European jet maker Airbus is having a stellar sales year, bouncing back from A380 production troubles in 2006.
But the weakness of the U.S. dollar has forced Airbus’s parent company, EADS, to consider opening manufacturing sites across the pond in the United States (as well as in Russia).
“We don’t have a choice,” said Louis Gallois, chief executive at the European Aeronautic Defence and Space Company, during an interview over the weekend.
Airbus sells its planes in dollars but pays its unions euros. The euro has been on the rise – meaning Airbus has to pay its workers more while receiving less from its customers.
Gallois said that Airbus could move the production of aircraft doors, fuselage and wing components out of Europe over the next decade.
And just where in the United States will Airbus set up shop? Mobile, Alabama, home of the KC-30 tanker, according to a German publication.

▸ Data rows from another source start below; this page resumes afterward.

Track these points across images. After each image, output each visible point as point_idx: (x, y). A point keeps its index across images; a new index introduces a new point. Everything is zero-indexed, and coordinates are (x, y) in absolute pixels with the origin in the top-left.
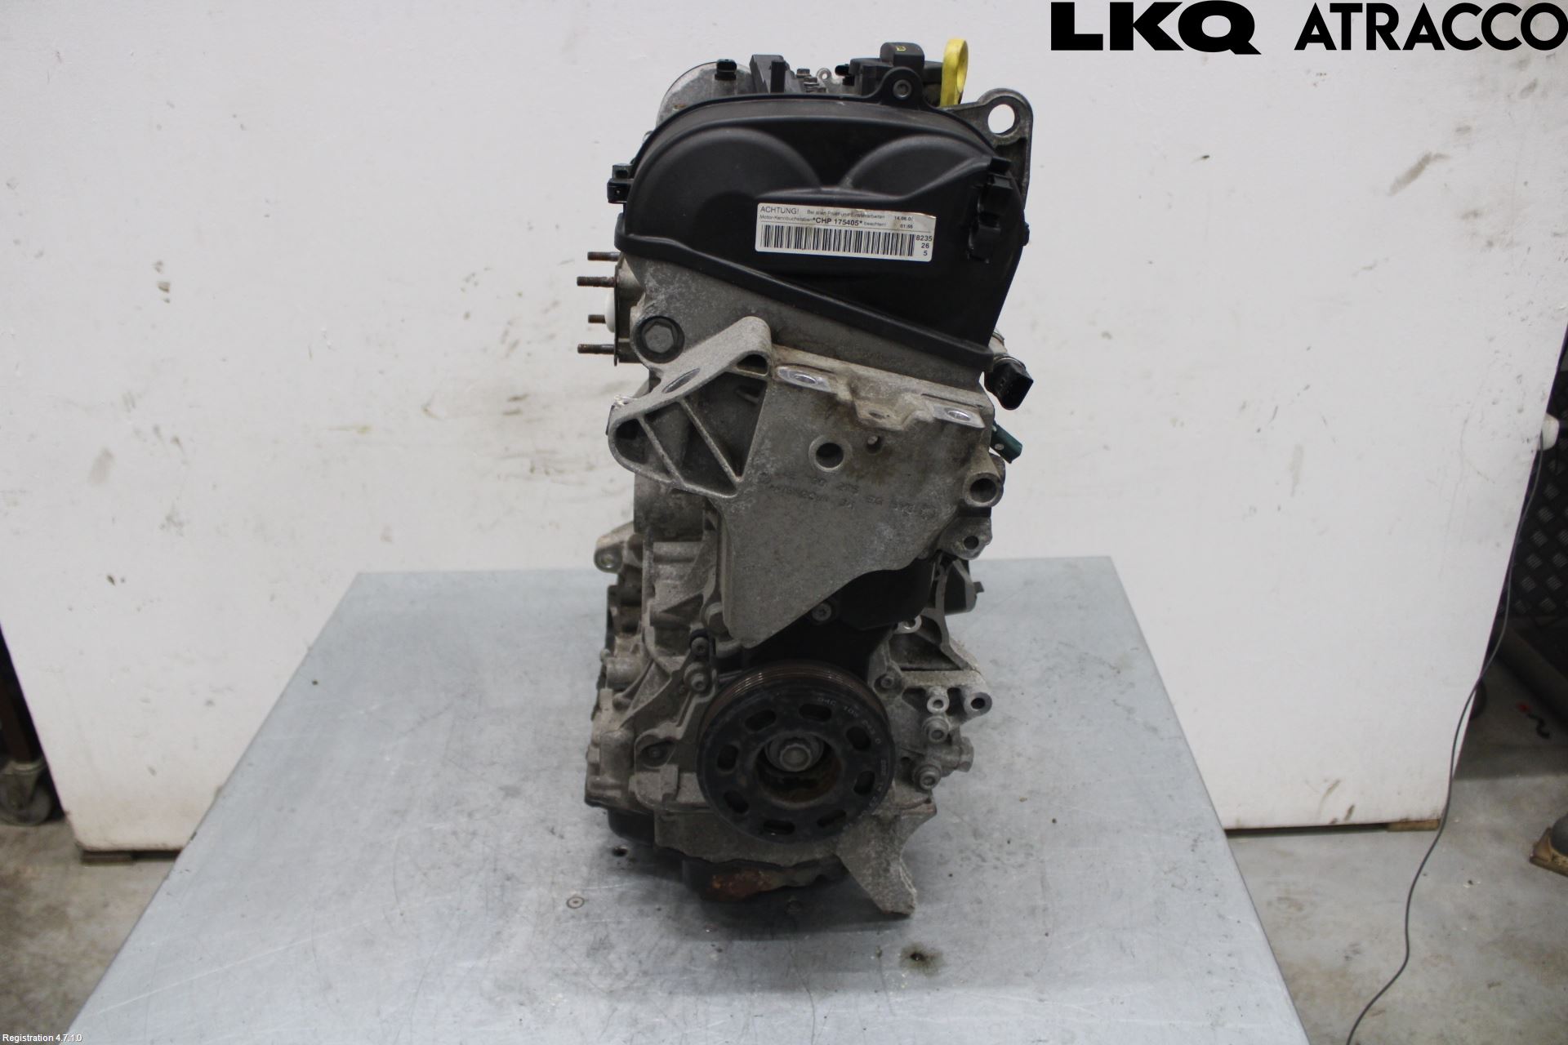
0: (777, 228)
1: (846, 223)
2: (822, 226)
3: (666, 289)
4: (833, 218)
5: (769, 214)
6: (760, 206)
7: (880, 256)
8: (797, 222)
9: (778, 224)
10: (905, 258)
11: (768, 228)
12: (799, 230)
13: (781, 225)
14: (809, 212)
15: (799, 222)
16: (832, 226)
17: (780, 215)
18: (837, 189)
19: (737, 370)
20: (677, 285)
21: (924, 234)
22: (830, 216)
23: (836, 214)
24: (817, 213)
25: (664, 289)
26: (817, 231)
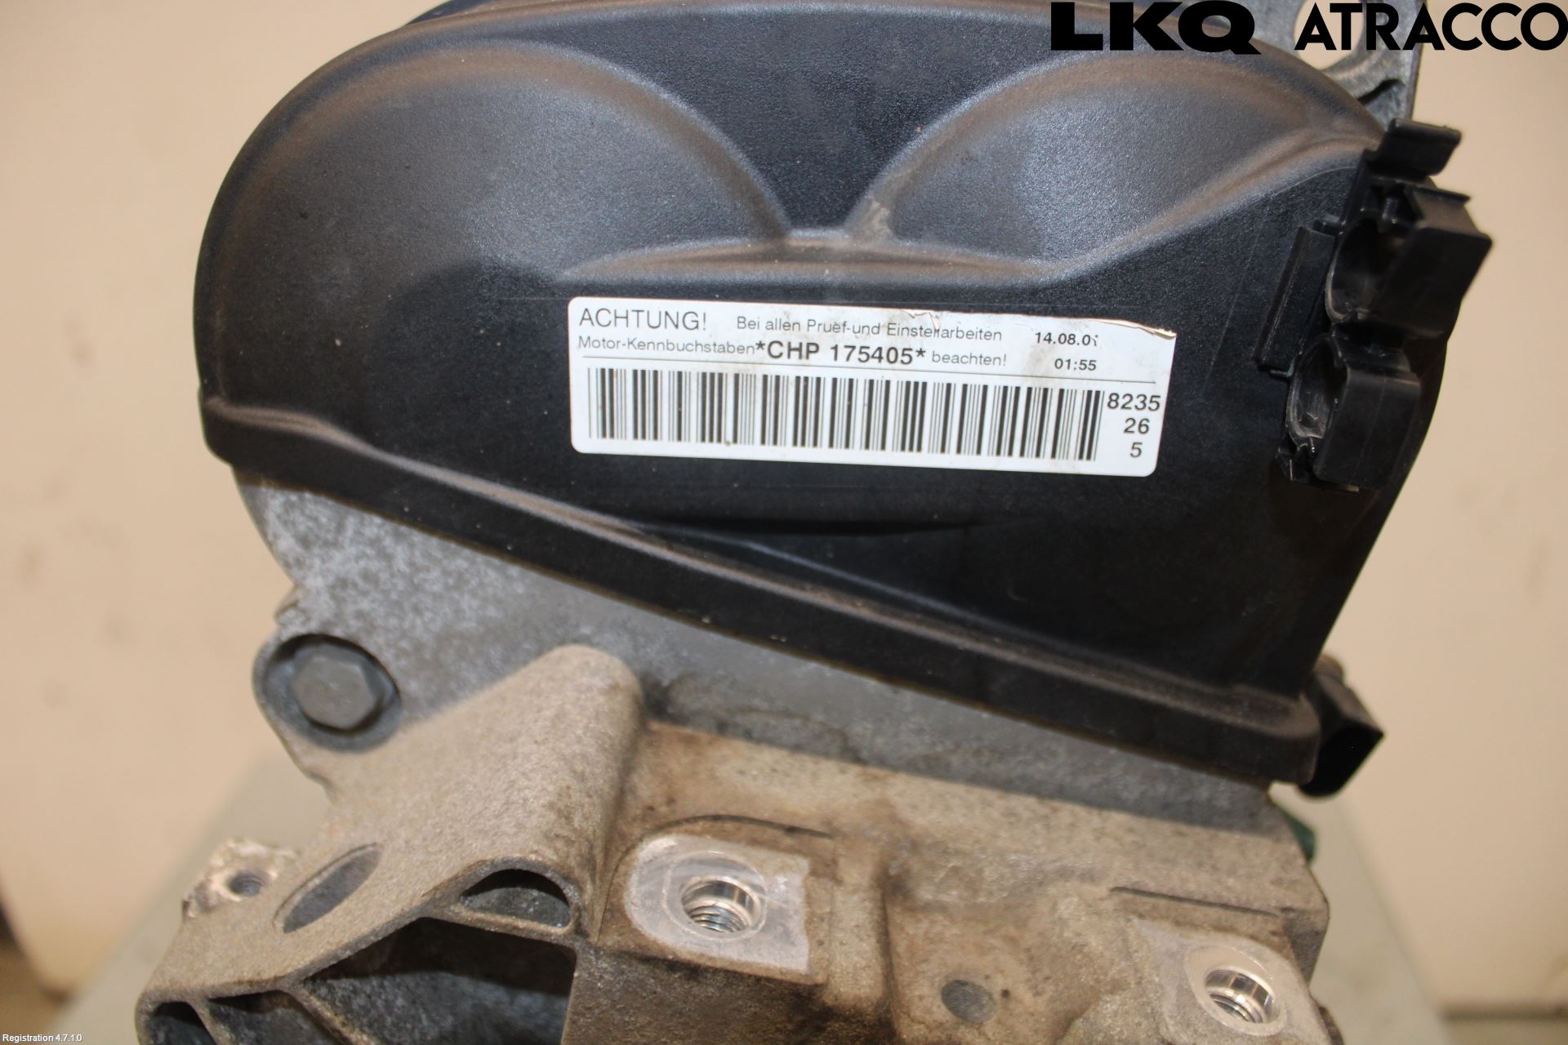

Mobile may have lost its bid to be the final assembly site of Boeing’s 787, but the city (and region) could win big if EADS and its partner, Northrop-Grumman, are awarded a multi-billion dollar deal with the U.S. Air Force. Boeing has put forth its KC-767, which would be assembled here in Everett with Wichita lending a hand.
Moving more production to Alabama could be a win-win for the European company, an Airbus official told the German business weekly WirtschaftsWoche.
“We could not only equip these aircraft but also build them,” the official said. “If we are producing there, it will be harder to exclude us from tendering procedures on the grounds that we are a European company.”